YOUR GOAL> Turn the lines of the records into a numbered list, leaving out blank lines. Cover only the part that opens with the line containing "Posted at 11:21 PM" and closes with the line containing "in El Nido involves", including both of those lines.

THE INPUT>

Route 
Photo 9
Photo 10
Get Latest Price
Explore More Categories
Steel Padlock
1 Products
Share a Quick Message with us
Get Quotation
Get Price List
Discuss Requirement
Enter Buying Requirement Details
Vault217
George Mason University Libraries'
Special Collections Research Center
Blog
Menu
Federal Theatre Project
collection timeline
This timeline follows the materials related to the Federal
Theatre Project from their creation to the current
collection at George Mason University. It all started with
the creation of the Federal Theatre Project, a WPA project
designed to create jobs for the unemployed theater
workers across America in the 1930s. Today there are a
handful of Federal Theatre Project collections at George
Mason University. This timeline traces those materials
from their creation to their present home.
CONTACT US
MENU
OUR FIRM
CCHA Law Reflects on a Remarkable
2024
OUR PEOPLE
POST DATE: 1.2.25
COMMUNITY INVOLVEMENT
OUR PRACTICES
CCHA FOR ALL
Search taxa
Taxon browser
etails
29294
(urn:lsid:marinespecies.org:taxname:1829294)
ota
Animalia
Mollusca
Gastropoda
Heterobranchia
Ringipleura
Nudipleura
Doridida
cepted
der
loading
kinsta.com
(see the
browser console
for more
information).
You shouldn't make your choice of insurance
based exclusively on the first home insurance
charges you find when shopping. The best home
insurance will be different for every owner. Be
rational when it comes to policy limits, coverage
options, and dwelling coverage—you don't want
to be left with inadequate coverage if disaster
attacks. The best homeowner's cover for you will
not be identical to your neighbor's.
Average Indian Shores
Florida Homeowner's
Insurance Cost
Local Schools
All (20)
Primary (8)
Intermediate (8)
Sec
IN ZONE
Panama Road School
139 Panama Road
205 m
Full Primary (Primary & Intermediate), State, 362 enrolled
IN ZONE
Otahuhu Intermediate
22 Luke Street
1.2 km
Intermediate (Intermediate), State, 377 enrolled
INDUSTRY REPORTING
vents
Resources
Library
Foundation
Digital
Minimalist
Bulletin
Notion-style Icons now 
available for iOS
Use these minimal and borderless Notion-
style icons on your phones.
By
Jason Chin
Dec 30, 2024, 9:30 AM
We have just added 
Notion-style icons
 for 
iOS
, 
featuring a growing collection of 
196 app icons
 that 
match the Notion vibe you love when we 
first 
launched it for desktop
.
...
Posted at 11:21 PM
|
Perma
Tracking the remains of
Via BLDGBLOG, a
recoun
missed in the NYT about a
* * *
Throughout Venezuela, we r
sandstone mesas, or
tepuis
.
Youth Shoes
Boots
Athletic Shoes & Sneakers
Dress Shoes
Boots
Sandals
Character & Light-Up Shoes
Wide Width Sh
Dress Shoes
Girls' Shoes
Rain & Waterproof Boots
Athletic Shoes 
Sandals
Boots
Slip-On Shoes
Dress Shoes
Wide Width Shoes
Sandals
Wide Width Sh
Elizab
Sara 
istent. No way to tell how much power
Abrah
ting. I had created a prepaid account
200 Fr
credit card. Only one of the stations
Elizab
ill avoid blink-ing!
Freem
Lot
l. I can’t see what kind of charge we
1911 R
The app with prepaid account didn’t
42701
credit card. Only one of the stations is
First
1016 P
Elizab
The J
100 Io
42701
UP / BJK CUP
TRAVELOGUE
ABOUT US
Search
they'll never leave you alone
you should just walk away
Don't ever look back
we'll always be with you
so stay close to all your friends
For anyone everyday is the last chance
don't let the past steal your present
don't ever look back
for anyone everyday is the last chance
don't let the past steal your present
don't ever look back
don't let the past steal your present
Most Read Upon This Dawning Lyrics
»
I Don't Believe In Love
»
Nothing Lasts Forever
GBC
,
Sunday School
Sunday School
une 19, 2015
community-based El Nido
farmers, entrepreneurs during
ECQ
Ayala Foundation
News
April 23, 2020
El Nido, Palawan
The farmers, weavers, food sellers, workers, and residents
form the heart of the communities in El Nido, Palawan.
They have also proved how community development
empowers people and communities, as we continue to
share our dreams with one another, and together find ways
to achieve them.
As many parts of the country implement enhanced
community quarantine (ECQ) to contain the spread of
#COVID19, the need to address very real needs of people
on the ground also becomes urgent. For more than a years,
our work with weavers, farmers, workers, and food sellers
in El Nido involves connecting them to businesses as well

WRITTEN ANSWER>
1. Posted at 11:21 PM
2. |
3. Perma
4. Tracking the remains of
5. Via BLDGBLOG, a
6. recoun
7. missed in the NYT about a
8. * * *
9. Throughout Venezuela, we r
10. sandstone mesas, or
11. tepuis
12. .
13. Youth Shoes
14. Boots
15. Athletic Shoes & Sneakers
16. Dress Shoes
17. Boots
18. Sandals
19. Character & Light-Up Shoes
20. Wide Width Sh
21. Dress Shoes
22. Girls' Shoes
23. Rain & Waterproof Boots
24. Athletic Shoes 
25. Sandals
26. Boots
27. Slip-On Shoes
28. Dress Shoes
29. Wide Width Shoes
30. Sandals
31. Wide Width Sh
32. Elizab
33. Sara 
34. istent. No way to tell how much power
35. Abrah
36. ting. I had created a prepaid account
37. 200 Fr
38. credit card. Only one of the stations
39. Elizab
40. ill avoid blink-ing!
41. Freem
42. Lot
43. l. I can’t see what kind of charge we
44. 1911 R
45. The app with prepaid account didn’t
46. 42701
47. credit card. Only one of the stations is
48. First
49. 1016 P
50. Elizab
51. The J
52. 100 Io
53. 42701
54. UP / BJK CUP
55. TRAVELOGUE
56. ABOUT US
57. Search
58. they'll never leave you alone
59. you should just walk away
60. Don't ever look back
61. we'll always be with you
62. so stay close to all your friends
63. For anyone everyday is the last chance
64. don't let the past steal your present
65. don't ever look back
66. for anyone everyday is the last chance
67. don't let the past steal your present
68. don't ever look back
69. don't let the past steal your present
70. Most Read Upon This Dawning Lyrics
71. »
72. I Don't Believe In Love
73. »
74. Nothing Lasts Forever
75. GBC
76. ,
77. Sunday School
78. Sunday School
79. une 19, 2015
80. community-based El Nido
81. farmers, entrepreneurs during
82. ECQ
83. Ayala Foundation
84. News
85. April 23, 2020
86. El Nido, Palawan
87. The farmers, weavers, food sellers, workers, and residents
88. form the heart of the communities in El Nido, Palawan.
89. They have also proved how community development
90. empowers people and communities, as we continue to
91. share our dreams with one another, and together find ways
92. to achieve them.
93. As many parts of the country implement enhanced
94. community quarantine (ECQ) to contain the spread of
95. #COVID19, the need to address very real needs of people
96. on the ground also becomes urgent. For more than a years,
97. our work with weavers, farmers, workers, and food sellers
98. in El Nido involves connecting them to businesses as well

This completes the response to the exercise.